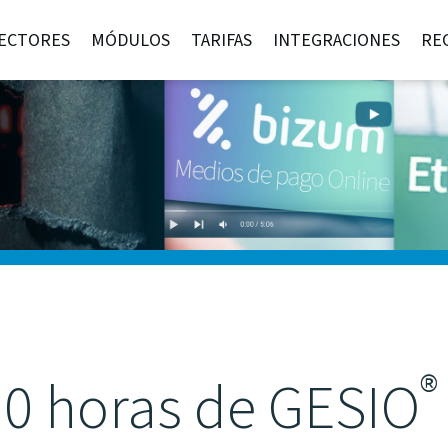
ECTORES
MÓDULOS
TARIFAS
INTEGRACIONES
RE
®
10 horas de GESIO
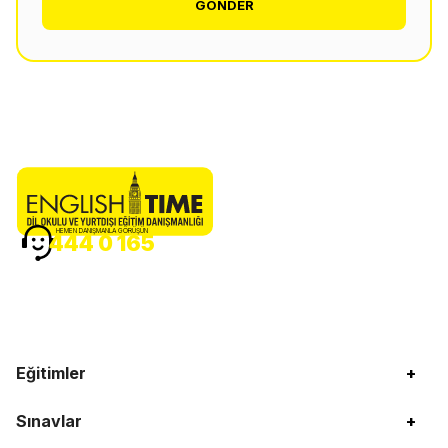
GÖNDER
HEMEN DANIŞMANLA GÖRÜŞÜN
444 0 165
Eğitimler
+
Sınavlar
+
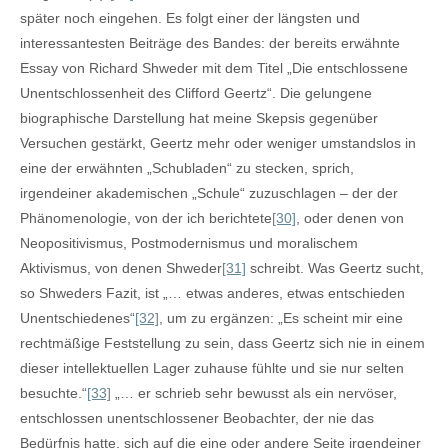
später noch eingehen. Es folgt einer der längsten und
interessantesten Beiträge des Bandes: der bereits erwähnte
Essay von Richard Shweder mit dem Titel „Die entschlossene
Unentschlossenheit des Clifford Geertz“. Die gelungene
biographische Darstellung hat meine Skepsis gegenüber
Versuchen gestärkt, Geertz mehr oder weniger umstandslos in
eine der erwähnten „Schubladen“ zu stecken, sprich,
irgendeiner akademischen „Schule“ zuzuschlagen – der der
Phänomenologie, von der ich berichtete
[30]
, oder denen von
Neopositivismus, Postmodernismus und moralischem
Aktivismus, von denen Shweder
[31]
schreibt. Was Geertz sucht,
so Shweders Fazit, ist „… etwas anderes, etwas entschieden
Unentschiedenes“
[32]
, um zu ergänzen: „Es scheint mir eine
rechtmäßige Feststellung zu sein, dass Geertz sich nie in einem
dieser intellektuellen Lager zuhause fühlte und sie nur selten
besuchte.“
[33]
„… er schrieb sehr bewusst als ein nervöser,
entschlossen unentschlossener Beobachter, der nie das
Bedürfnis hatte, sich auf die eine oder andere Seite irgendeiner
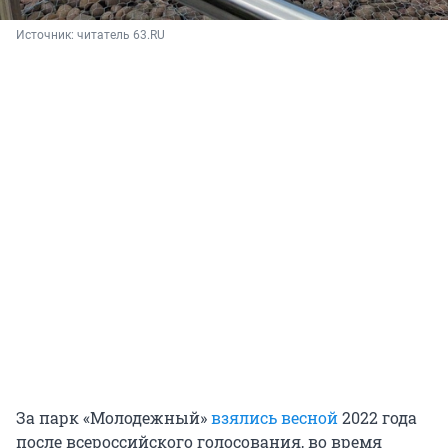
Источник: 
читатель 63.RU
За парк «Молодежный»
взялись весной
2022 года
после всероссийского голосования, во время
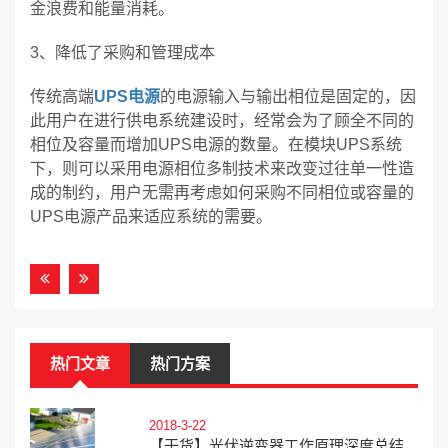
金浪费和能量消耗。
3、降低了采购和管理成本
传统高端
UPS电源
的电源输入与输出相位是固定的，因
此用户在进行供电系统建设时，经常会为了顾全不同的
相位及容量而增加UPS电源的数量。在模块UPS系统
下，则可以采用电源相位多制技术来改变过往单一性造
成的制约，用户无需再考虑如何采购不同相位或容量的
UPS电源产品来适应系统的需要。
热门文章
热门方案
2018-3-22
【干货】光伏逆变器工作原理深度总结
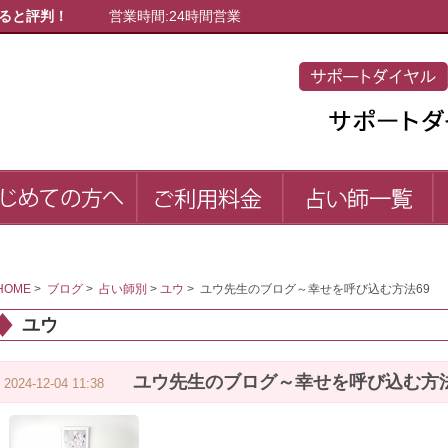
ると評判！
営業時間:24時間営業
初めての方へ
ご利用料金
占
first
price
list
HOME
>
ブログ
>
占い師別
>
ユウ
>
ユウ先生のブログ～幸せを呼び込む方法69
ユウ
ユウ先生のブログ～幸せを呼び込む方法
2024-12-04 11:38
********
(About this exercise): Output the span from the line with "er schrieb sehr" through the last line of the data, inclusive and exact, and omit every picture.

(Response):
„… er schrieb sehr bewusst als ein nervöser,
entschlossen unentschlossener Beobachter, der nie das
Bedürfnis hatte, sich auf die eine oder andere Seite irgendeiner
Источник: 
читатель 63.RU
За парк «Молодежный»
взялись весной
2022 года
после всероссийского голосования, во время
金浪费和能量消耗。
3、降低了采购和管理成本
传统高端
UPS电源
的电源输入与输出相位是固定的，因
此用户在进行供电系统建设时，经常会为了顾全不同的
相位及容量而增加UPS电源的数量。在模块UPS系统
下，则可以采用电源相位多制技术来改变过往单一性造
成的制约，用户无需再考虑如何采购不同相位或容量的
UPS电源产品来适应系统的需要。
热门文章
热门方案
2018-3-22
【干货】光伏逆变器工作原理深度总结
ると評判！
営業時間:24時間営業
初めての方へ
ご利用料金
占
first
price
list
HOME
>
ブログ
>
占い師別
>
ユウ
>
ユウ先生のブログ～幸せを呼び込む方法69
ユウ
ユウ先生のブログ～幸せを呼び込む方法
2024-12-04 11:38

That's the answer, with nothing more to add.